**Task details:**
Reproduce, line for line, the part of the listing below that opens with its first line and closes with the line containing "Drophead Coupe?", both ends included.

**Data shown:**
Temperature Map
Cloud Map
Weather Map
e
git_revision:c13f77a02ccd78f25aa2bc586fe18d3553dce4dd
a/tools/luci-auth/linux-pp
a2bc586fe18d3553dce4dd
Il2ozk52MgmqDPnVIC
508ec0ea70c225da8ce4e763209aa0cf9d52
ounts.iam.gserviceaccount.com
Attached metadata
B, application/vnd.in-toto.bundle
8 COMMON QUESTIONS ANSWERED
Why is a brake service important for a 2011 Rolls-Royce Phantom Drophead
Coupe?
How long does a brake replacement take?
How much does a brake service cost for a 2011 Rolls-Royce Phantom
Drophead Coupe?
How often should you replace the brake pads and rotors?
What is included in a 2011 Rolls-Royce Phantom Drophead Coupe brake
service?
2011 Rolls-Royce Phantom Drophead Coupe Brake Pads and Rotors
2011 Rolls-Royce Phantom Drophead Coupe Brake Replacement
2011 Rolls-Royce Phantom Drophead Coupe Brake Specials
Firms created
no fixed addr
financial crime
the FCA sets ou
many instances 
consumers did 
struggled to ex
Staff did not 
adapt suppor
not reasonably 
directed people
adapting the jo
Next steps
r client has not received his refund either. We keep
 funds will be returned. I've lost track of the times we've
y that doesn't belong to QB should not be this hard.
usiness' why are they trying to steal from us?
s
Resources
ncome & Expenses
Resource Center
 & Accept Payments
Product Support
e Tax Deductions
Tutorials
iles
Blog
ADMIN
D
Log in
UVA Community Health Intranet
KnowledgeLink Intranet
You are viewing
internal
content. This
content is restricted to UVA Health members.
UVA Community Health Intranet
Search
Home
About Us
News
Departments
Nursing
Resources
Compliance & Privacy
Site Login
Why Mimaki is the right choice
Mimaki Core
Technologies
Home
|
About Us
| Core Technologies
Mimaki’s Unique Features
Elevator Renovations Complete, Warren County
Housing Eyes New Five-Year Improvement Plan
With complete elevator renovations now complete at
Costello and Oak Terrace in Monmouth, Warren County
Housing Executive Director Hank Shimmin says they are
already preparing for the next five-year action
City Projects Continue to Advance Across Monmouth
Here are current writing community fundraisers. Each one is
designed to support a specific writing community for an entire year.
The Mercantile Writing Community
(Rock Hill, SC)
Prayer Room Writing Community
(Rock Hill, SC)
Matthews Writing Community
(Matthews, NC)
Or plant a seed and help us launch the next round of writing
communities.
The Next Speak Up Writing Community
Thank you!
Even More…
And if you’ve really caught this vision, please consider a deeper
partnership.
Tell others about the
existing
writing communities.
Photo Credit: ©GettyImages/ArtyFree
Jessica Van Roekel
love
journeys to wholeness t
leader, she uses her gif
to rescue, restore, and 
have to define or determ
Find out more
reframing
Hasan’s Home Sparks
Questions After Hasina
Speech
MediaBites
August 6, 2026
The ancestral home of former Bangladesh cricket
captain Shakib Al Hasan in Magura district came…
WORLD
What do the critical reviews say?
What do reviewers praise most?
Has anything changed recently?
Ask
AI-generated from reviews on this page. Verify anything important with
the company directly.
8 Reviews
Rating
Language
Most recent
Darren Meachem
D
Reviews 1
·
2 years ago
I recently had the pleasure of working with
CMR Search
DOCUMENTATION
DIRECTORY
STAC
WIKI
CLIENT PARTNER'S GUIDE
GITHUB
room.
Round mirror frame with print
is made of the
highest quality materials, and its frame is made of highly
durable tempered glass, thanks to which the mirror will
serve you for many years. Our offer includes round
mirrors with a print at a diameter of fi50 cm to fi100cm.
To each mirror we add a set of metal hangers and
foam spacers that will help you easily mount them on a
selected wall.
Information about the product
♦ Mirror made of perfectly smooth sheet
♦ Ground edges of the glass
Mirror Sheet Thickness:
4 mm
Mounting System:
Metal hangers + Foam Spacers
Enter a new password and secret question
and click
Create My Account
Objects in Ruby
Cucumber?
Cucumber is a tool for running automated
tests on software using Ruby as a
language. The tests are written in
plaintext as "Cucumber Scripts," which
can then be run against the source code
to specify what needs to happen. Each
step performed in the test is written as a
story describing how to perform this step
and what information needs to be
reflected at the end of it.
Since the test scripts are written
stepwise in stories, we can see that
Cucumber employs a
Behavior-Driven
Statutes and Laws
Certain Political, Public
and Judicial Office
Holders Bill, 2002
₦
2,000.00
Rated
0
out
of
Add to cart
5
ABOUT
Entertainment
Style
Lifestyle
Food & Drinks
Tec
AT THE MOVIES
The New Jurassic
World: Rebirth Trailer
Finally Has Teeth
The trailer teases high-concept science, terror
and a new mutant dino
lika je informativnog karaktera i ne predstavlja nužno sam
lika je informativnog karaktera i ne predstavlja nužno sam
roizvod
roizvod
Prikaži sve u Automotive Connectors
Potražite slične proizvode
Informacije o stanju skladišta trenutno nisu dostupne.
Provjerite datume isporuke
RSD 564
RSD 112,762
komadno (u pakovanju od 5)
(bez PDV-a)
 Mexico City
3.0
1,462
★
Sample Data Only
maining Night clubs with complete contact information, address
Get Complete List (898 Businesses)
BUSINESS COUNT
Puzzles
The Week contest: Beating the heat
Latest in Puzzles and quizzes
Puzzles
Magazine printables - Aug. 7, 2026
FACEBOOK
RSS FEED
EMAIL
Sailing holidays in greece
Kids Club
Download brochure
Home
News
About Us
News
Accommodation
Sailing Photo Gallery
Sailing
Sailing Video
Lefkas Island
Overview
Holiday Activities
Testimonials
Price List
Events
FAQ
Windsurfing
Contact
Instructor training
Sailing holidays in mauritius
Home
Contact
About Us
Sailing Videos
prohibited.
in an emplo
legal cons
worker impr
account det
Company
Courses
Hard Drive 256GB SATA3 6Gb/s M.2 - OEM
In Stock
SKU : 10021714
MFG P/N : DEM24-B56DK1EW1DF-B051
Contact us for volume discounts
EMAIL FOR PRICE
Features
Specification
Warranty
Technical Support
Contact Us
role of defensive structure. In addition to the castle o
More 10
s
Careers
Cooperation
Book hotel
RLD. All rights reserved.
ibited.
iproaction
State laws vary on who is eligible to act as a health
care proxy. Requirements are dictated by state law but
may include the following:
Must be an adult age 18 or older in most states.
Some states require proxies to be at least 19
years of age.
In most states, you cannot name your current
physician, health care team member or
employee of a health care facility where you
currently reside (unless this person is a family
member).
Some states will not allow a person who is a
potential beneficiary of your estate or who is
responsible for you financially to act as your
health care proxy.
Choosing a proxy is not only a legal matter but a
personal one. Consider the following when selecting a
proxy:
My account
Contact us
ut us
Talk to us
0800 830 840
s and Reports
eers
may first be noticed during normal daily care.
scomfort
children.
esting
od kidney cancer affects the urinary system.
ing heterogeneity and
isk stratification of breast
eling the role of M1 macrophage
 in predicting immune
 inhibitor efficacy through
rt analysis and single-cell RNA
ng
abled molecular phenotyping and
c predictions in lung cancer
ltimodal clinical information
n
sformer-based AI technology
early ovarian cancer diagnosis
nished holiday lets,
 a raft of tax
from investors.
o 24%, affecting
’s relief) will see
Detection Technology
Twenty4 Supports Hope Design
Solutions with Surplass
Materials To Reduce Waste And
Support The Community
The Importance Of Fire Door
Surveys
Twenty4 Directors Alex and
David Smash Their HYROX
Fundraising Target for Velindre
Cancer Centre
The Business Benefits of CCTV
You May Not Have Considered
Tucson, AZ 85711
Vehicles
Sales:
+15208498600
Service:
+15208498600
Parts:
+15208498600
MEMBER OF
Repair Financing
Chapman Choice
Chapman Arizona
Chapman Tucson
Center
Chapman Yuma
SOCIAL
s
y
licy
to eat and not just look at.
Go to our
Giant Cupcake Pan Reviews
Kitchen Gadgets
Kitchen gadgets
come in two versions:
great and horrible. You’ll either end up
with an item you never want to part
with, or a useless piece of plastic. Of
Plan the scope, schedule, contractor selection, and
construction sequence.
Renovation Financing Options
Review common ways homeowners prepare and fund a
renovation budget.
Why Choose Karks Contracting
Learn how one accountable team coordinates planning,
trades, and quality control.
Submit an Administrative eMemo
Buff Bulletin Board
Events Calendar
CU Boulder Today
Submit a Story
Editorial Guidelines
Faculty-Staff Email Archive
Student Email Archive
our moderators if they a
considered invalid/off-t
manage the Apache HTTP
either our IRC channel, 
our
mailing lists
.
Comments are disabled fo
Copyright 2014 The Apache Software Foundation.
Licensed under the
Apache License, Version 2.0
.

**Answer to the problem:**
Temperature Map
Cloud Map
Weather Map
e
git_revision:c13f77a02ccd78f25aa2bc586fe18d3553dce4dd
a/tools/luci-auth/linux-pp
a2bc586fe18d3553dce4dd
Il2ozk52MgmqDPnVIC
508ec0ea70c225da8ce4e763209aa0cf9d52
ounts.iam.gserviceaccount.com
Attached metadata
B, application/vnd.in-toto.bundle
8 COMMON QUESTIONS ANSWERED
Why is a brake service important for a 2011 Rolls-Royce Phantom Drophead
Coupe?
How long does a brake replacement take?
How much does a brake service cost for a 2011 Rolls-Royce Phantom
Drophead Coupe?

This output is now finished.